A student wearing a sports bra while working out is the most recent subject of increased policy enforcement in the Athletics and Recreation Centre (ARC).
Employees at the ARC gym have reportedly been asking students who are exercising to change their clothing in order to comply with guidelines in the athletics and recreation policy.
The policy itself has been around for several years, but the degree to which the rules have been enforced has been the subject of online debate—sparked by a post made by a student on Facebook which garnered nearly 1,000 likes.
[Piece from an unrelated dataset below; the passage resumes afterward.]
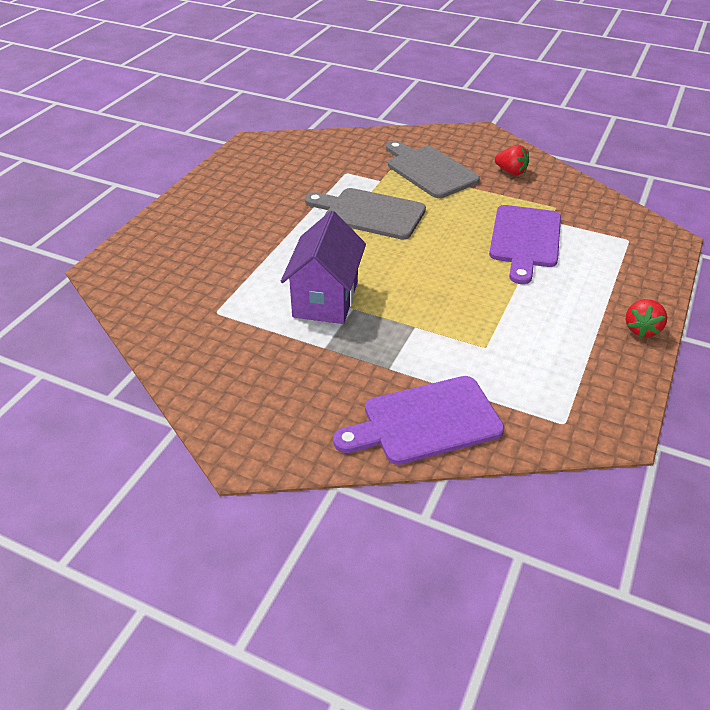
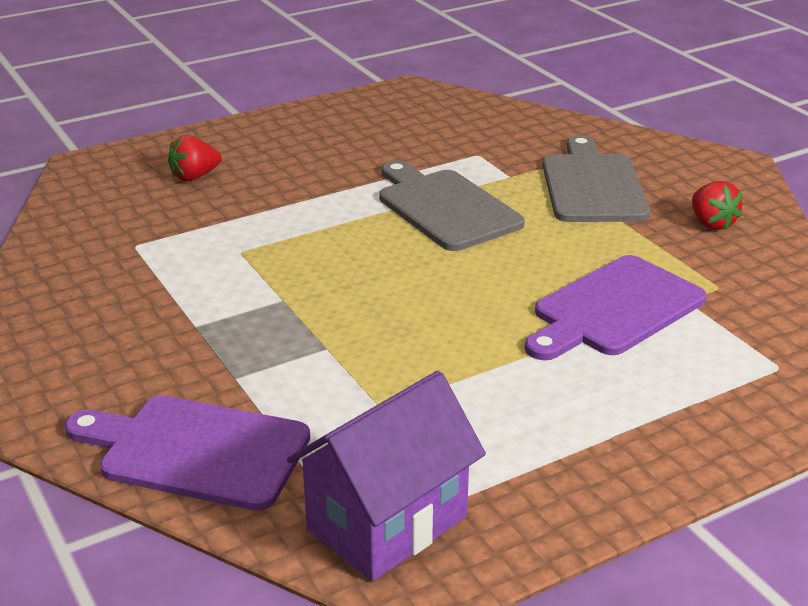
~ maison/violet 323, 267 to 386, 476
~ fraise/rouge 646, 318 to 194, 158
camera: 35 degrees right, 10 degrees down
Marina Galentovskaia, a Masters in International Business student and the author of the post, was recently asked to leave the gym after an ARC employee deemed her outfit unsuitable to the standards of the policy.
“I was wearing a pair of high waisted tights and a sports bra, which was showing about one inch of my midriff.”
Galentovskaia said an employee approached her during her workout and described her workout attire as “indecent.”
Galentovskaia said the situation was discouraging, adding she felt singled out among the other gym-goers. The experience made her feel extremely uncomfortable and self-conscious.
“I found that by her approaching me in front of everyone and highlighting the issues with my clothing made me feel like something was wrong with me. I was second guessing myself and I felt like my confidence was torn.”
Galentovskaia hasn’t been the only student to face enforcement of the policy this week. She said many other woman reached out to her and explained similar situations had happened to them.
Some of the women who had reached out to Galentovskaia said they had to leave the gym due to how uncomfortable the situation made them feel.
“I feel like everyone goes to the gym to gain self-confidence and feel comfortable [with] themselves,” she said. “Having to be told that the clothes that make someone feel confident aren’t suitable contradicts everything that a fitness facility is about.”
“People workout to feel confident, they take pride in their work and accomplishments,” she added.
Galentovskaia said she believed the issue isn’t a result of employee misconduct., adding it’s about the policy and the management system.
“There’s no easy way to tell a girl that what she feels confident in is not permitted … I don’t think it’s the employees fault. There is something going on in the higher up management process.”
Galentovskaia said every student deserves to feel confident and have a free choice of clothing.
“This is an issue which can easily be swept under the rug if we don’t take a stand.”